BooksForKidsBlog

Friday, September 02, 2011

Sixteen and Pregnant: Pregnant Pause by Han Nolan

But can we go after a dream and keep this baby? Can we do both?

Inside I'm thinking, I'm only sixteen. A family? Me? Us? I'm not even sure I want to be married. I'm not sure I want my kids to learn to hunt. Shouldn't they be learning more important things? And if so, what are the important things? Am I smart enough to know? Could I ever become a good parent? I'm not sure. I'm not sure of anything. I'm only sixteen.

Up to now Elly Crowe has only been sure of one thing--no one can tell her what to do. But when she becomes pregnant with Lam's baby, she realizes she is on her own. Seven months pregnant, she rejects her parents' demands that she give up the baby to her self-satisfied but childless older sister Sarah and go back with them to their missionary job in Kenya. Elly defiantly agrees to marry the immature Lam and go with him to work for the summer in his parents' camp for overweight kids, Lam to be a lifeguard as usual, while Elly is assigned to help teach crafts and dance. Once there, she quickly sees that his parents' only motivation is persuade her let them take the baby to replace their own lost child.

Elly has no skills outside those involved in resisting adult demands, and with no knowledge of dance, crafting, or managing kids very little younger than herself, she has nothing to draw on but her natural stubborness and innate ability to read others' needs. But as the last two months of her pregnancy play themselves out, she learns a lot--that Lam is a hopelessly immature, addicted, and unfaithful man-child of eighteen, that the other counselors, especially Leo and Ziggy, who become emotionally attached to her, ultimately have their own lives to live, and that only within herself can she find what it takes to make something out of the circumstances she has made for herself.

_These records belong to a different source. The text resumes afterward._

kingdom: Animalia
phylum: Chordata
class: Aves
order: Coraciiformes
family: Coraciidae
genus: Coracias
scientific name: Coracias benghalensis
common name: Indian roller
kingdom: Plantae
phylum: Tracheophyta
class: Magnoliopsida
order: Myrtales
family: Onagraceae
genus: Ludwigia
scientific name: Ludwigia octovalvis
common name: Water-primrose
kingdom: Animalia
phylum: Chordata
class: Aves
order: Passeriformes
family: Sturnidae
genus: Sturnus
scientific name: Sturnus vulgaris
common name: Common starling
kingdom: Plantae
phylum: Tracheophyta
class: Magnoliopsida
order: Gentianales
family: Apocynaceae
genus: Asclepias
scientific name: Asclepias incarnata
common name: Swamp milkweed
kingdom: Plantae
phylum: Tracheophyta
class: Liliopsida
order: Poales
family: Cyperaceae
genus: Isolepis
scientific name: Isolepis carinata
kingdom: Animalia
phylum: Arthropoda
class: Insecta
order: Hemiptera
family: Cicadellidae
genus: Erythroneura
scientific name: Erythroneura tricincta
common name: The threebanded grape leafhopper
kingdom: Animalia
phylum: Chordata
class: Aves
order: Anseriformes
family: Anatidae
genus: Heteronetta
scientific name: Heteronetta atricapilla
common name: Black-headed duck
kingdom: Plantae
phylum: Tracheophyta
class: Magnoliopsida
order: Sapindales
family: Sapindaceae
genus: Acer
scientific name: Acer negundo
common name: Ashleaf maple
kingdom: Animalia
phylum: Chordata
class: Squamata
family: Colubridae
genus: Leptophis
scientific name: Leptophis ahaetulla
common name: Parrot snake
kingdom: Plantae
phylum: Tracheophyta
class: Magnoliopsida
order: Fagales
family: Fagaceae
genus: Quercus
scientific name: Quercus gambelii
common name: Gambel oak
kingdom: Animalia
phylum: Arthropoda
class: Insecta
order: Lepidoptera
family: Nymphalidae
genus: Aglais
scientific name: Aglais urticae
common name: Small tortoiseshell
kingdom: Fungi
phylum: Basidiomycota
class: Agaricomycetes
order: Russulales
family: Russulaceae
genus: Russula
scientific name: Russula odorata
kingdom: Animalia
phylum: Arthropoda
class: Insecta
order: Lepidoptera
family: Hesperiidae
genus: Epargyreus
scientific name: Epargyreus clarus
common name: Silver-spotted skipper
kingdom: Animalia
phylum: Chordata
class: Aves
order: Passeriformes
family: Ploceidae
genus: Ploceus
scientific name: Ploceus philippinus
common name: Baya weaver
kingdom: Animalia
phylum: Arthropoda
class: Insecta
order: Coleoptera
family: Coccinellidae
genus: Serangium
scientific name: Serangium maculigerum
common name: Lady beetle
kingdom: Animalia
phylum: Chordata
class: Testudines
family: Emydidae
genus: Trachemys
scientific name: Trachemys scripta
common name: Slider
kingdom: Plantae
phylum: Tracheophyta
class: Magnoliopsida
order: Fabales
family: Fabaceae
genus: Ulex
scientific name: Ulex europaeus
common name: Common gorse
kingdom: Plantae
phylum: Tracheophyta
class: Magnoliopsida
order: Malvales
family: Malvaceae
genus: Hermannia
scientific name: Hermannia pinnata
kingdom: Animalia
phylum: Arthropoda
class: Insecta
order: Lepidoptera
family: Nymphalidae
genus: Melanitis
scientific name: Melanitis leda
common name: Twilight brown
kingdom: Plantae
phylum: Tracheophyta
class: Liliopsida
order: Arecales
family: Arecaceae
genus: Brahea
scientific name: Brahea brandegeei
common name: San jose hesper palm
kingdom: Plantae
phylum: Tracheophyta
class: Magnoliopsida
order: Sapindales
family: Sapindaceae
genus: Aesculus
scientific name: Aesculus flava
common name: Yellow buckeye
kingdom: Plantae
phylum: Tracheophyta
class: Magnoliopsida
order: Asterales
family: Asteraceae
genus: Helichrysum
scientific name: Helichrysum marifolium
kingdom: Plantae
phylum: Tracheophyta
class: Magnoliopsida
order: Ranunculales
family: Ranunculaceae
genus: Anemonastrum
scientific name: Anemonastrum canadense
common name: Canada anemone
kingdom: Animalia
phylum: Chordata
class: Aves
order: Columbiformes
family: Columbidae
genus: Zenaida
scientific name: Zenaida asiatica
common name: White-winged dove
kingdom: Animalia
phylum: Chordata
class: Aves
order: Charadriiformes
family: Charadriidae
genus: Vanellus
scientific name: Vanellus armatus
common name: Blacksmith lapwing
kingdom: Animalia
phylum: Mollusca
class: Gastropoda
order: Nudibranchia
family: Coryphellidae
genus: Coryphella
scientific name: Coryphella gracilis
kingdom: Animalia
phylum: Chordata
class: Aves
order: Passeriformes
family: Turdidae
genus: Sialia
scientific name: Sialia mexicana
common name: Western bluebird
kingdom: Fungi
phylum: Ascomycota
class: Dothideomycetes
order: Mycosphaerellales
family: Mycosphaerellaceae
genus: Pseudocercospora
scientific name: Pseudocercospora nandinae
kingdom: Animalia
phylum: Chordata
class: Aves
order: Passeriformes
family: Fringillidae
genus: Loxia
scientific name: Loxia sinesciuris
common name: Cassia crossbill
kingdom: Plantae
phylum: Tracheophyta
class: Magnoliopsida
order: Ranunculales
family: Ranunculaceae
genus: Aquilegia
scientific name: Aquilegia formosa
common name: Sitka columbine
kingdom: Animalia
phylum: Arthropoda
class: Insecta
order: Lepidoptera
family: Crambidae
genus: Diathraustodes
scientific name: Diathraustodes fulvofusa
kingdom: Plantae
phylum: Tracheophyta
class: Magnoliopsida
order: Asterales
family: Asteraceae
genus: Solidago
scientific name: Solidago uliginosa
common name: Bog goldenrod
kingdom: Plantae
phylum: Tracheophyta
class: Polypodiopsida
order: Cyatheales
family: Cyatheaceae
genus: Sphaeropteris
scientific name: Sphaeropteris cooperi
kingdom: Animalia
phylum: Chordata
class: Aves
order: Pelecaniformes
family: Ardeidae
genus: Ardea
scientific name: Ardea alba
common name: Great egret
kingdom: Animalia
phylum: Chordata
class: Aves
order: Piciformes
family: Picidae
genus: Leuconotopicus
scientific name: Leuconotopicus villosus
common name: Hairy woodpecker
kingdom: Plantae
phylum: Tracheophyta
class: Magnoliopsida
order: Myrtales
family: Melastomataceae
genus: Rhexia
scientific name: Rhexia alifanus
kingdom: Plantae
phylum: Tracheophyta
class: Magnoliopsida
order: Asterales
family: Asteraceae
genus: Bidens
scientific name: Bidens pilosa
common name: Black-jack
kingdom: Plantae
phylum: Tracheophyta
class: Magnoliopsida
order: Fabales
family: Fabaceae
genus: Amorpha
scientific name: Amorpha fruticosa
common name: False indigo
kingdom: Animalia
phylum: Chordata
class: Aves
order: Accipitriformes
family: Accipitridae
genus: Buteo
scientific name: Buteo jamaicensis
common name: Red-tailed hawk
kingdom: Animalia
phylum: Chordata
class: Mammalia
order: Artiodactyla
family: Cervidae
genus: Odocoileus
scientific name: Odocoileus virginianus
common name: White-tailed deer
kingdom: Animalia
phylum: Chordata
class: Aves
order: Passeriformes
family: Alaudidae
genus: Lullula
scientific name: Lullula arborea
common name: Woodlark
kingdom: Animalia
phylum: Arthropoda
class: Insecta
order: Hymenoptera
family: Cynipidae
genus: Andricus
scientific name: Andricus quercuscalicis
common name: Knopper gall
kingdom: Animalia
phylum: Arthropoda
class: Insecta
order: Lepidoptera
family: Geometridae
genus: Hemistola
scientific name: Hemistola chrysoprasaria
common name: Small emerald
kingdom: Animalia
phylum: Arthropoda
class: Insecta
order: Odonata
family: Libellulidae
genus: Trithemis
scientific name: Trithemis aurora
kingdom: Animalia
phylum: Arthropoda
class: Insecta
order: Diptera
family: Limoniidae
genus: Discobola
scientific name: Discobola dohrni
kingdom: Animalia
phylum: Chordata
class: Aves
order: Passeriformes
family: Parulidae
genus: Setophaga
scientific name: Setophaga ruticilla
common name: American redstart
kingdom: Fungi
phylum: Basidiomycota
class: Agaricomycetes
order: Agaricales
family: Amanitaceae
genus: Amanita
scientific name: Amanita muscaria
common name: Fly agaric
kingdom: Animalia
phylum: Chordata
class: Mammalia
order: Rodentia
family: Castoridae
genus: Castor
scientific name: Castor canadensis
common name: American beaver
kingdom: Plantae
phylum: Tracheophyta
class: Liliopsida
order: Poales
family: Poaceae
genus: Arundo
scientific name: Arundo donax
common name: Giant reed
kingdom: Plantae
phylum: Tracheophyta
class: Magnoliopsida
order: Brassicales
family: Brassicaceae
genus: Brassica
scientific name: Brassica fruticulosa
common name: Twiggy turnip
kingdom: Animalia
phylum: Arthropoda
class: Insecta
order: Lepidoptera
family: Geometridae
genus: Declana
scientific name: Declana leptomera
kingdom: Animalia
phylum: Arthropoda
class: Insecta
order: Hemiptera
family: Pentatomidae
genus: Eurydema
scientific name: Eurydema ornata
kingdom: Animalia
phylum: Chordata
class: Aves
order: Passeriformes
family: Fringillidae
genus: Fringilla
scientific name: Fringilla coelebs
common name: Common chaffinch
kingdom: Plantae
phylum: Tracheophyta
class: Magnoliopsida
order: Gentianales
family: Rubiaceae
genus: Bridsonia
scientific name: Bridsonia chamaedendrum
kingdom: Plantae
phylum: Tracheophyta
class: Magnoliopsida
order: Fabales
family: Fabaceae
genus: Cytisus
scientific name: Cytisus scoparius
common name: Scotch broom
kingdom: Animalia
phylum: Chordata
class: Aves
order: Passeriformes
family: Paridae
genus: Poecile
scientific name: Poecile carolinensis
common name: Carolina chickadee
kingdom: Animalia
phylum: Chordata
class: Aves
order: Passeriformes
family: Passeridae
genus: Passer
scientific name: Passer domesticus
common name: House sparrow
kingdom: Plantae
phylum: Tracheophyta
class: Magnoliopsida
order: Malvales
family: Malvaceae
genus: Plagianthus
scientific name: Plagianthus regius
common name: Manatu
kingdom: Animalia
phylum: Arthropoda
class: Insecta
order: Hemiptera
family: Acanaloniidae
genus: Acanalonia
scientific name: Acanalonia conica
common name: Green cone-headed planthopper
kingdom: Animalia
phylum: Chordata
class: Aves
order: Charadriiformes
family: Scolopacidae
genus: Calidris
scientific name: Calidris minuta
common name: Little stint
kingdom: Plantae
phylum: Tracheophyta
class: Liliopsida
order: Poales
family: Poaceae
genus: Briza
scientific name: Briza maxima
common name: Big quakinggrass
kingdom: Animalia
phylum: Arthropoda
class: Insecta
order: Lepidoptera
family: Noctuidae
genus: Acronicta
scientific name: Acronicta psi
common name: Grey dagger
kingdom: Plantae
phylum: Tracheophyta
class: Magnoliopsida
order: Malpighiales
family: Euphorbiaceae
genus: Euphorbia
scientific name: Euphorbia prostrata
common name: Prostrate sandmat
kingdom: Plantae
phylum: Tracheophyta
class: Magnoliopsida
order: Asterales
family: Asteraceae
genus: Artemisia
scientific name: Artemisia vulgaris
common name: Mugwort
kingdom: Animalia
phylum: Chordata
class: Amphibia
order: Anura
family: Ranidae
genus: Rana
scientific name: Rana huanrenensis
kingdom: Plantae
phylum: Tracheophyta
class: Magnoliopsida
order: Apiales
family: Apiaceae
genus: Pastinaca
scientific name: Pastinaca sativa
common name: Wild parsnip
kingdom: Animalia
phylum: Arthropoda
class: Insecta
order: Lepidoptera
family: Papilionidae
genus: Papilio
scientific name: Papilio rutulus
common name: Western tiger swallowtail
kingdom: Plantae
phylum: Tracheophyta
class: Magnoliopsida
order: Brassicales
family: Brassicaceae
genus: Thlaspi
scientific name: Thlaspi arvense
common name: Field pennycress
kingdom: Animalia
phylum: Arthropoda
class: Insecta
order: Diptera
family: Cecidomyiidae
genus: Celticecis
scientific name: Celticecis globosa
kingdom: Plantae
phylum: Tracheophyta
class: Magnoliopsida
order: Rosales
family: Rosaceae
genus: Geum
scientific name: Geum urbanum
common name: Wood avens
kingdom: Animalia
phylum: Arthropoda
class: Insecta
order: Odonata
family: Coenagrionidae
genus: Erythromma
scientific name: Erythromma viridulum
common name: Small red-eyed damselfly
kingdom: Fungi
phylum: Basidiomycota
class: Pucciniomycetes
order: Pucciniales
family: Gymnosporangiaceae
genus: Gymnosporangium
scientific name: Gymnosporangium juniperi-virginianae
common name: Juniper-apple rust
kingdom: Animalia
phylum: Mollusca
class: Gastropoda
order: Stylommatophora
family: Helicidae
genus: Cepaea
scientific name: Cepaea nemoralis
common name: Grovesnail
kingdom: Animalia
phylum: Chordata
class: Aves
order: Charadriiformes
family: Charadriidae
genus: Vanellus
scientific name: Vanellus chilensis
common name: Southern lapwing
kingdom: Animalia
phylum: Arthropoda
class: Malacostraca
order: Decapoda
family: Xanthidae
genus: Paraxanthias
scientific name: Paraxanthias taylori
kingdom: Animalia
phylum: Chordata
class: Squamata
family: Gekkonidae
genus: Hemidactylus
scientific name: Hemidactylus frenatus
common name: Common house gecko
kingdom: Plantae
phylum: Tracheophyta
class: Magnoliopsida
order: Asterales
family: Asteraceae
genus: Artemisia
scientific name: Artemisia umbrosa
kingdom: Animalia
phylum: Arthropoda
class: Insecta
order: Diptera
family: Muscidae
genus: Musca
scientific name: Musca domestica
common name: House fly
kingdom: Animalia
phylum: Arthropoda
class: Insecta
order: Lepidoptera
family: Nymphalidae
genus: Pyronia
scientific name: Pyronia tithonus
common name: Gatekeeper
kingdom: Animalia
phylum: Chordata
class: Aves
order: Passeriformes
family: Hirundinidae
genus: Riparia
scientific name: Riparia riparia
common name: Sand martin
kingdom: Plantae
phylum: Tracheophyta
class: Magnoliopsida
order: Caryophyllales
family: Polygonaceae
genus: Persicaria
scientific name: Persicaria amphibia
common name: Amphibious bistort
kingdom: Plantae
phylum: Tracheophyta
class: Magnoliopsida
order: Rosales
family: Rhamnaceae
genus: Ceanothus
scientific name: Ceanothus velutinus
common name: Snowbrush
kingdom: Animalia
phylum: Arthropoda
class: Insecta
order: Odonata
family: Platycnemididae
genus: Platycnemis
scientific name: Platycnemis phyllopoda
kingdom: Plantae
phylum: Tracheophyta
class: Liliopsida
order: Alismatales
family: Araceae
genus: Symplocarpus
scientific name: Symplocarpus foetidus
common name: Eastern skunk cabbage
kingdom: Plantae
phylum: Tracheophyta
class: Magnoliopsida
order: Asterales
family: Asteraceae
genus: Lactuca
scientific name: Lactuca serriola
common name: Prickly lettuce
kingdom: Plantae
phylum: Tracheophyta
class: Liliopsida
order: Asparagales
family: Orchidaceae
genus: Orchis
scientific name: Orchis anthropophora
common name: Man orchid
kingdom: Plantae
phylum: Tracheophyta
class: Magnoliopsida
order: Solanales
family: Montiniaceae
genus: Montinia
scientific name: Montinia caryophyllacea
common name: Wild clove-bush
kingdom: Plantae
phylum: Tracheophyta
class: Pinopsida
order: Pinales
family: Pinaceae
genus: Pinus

Things go critical as her due date approaches. At a late-term visit to an obstetrician, Elly learns that she must have a C-section. Then a troubled student with whom Elly spends her last hours inexplicably commits suicide. Elly realizes that Lam's infidelity and drug habit are going to be a permanent part of any relationship with him, and her baby, Emma Rose, is born with Down's syndrome.

Sarah and Lam's parents both reject her imperfect child, and Elly is within a couple of days of irrefutably giving her up for general adoption when she realizes that she is cannot bring herself to do so and must find a way to keep and take care of her child herself, an almost impossible task that will require all of the stubborn determination which she has always applied to her own selfish and self-destructive ends.

The much-lauded National Book Award winner Han Nolan has once again proven herself to be a superb storyteller, one whose every character is a fully-developed individual and who is capable of devising a integrally constructed plot in which the resolution is both unexpected and yet seems inevitable, a product of the characters' interplay and natures. In her forthcoming Pregnant Pause (Harcourt, 2011) Nolan does it all again, with a surprising ending that we realize is fully foreshadowed, and with much insight and humor that makes this well-worn premise into a novel that is hard to put down and harder to see come to its close.

Kirkus Reviews says,"Nolan proves once again that she can take a familiar story to surprising new heights." Indeed she does!